Latihan Tertulis 1
Tulis ulang bagian cerita tukang tambal ban yang dibuka dengan kata-kata yang memuat "Selasa, 01 Februari" dan ditutup dengan "orang ilang he...he....".
━━ Halaman ━━
Selasa, 01 Februari 2011

UANGKU YA UANGKU, UANGMU YA UANGKU

“Mbak, silahkan duduk! Capek nanti kalau berdiri terus. Maaf, tempatnya seadanya,” kata Bapak tukang tambal ban itu mempersilahkan aku duduk.
“Iya Pak, ma kasih,” jawabku sambil tersenyum.
Aku agak ragu untuk duduk di tempat yang hanya digelar tikar plastik. Apalagi malamnya habis hujan deras, jalanan becek termasuk tempat tambal ban Bapak ini. Bukan apa-apa sih, aku hanya khawatir sama bawahan (rok) yang aku kenakan pagi ini untuk ke kantor. Warnanya putih. Tapi... tak apalah untuk menghormati Bapak tukang tambal ban itu. Sebut saja namanya Pak Karim.
Akhirnya aku duduk sambil menunggu ban sepeda motorku ditambal. Ya… terpaksa deh aku nungguin di pinggir jalan kayak orang ilang he...he....
“Makanya, cepetan nikah biar ada yang merawat sepedanya tuh!” Aku jadi tersenyum sendiri kalau ingat kata-kata temanku. Aku percaya temanku hanya ingin guyonan saja sama aku. Tapi kalau memang benar seperti itu, alangkah sengsaranya jadi seorang suami. Sepeda motor bocor saja harus minta bantuannya. Apa salahnya kalau kita sebagai istri bisa mandiri? Kan itu lebih baik? Jadi, apa-apa nggak harus minta bantuan suami, kecuali kalau memang harus ditemani suami he..he....
━━━
━━ Catatan yang Ditampilkan ━━
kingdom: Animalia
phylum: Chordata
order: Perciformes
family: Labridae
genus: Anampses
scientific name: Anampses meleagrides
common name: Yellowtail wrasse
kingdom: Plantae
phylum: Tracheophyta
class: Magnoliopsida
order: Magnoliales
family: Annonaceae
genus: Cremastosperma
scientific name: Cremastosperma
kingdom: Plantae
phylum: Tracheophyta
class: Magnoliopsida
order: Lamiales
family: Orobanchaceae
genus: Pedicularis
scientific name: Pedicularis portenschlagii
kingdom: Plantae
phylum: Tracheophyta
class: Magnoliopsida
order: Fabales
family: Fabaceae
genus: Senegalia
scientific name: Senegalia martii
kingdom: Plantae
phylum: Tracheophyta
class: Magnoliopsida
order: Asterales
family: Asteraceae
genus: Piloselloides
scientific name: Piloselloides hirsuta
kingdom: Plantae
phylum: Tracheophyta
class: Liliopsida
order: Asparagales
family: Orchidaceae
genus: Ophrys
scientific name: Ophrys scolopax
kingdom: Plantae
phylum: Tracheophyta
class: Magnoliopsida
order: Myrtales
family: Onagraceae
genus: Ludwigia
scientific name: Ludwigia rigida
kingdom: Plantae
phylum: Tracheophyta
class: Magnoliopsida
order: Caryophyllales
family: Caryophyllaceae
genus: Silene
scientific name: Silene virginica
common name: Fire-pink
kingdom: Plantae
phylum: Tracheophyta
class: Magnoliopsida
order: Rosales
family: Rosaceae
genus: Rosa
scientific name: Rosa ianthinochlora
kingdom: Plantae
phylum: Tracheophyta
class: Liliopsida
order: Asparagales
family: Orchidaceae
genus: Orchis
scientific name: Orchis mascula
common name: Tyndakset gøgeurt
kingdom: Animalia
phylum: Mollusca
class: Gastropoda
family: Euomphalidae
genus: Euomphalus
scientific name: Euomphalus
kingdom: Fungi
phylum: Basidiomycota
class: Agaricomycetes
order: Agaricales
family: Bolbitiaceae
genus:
━━━
Latihan Tertulis 2
Dalam catatan, ganti "scientific name" dengan "nama ilmiah" pada bagian yang dibuka dengan baris yang memuat "family: Orobanchaceae" dan ditutup dengan baris yang memuat "family: Caryophyllaceae". Tuliskan hanya baris-baris itu, dengan isi lainnya tetap sama.

Jawaban yang Diharapkan 1
Selasa, 01 Februari 2011

UANGKU YA UANGKU, UANGMU YA UANGKU

“Mbak, silahkan duduk! Capek nanti kalau berdiri terus. Maaf, tempatnya seadanya,” kata Bapak tukang tambal ban itu mempersilahkan aku duduk.
“Iya Pak, ma kasih,” jawabku sambil tersenyum.
Aku agak ragu untuk duduk di tempat yang hanya digelar tikar plastik. Apalagi malamnya habis hujan deras, jalanan becek termasuk tempat tambal ban Bapak ini. Bukan apa-apa sih, aku hanya khawatir sama bawahan (rok) yang aku kenakan pagi ini untuk ke kantor. Warnanya putih. Tapi... tak apalah untuk menghormati Bapak tukang tambal ban itu. Sebut saja namanya Pak Karim.
Akhirnya aku duduk sambil menunggu ban sepeda motorku ditambal. Ya… terpaksa deh aku nungguin di pinggir jalan kayak orang ilang he...he....

Jawaban yang Diharapkan 2
family: Orobanchaceae
genus: Pedicularis
nama ilmiah: Pedicularis portenschlagii
kingdom: Plantae
phylum: Tracheophyta
class: Magnoliopsida
order: Fabales
family: Fabaceae
genus: Senegalia
nama ilmiah: Senegalia martii
kingdom: Plantae
phylum: Tracheophyta
class: Magnoliopsida
order: Asterales
family: Asteraceae
genus: Piloselloides
nama ilmiah: Piloselloides hirsuta
kingdom: Plantae
phylum: Tracheophyta
class: Liliopsida
order: Asparagales
family: Orchidaceae
genus: Ophrys
nama ilmiah: Ophrys scolopax
kingdom: Plantae
phylum: Tracheophyta
class: Magnoliopsida
order: Myrtales
family: Onagraceae
genus: Ludwigia
nama ilmiah: Ludwigia rigida
kingdom: Plantae
phylum: Tracheophyta
class: Magnoliopsida
order: Caryophyllales
family: Caryophyllaceae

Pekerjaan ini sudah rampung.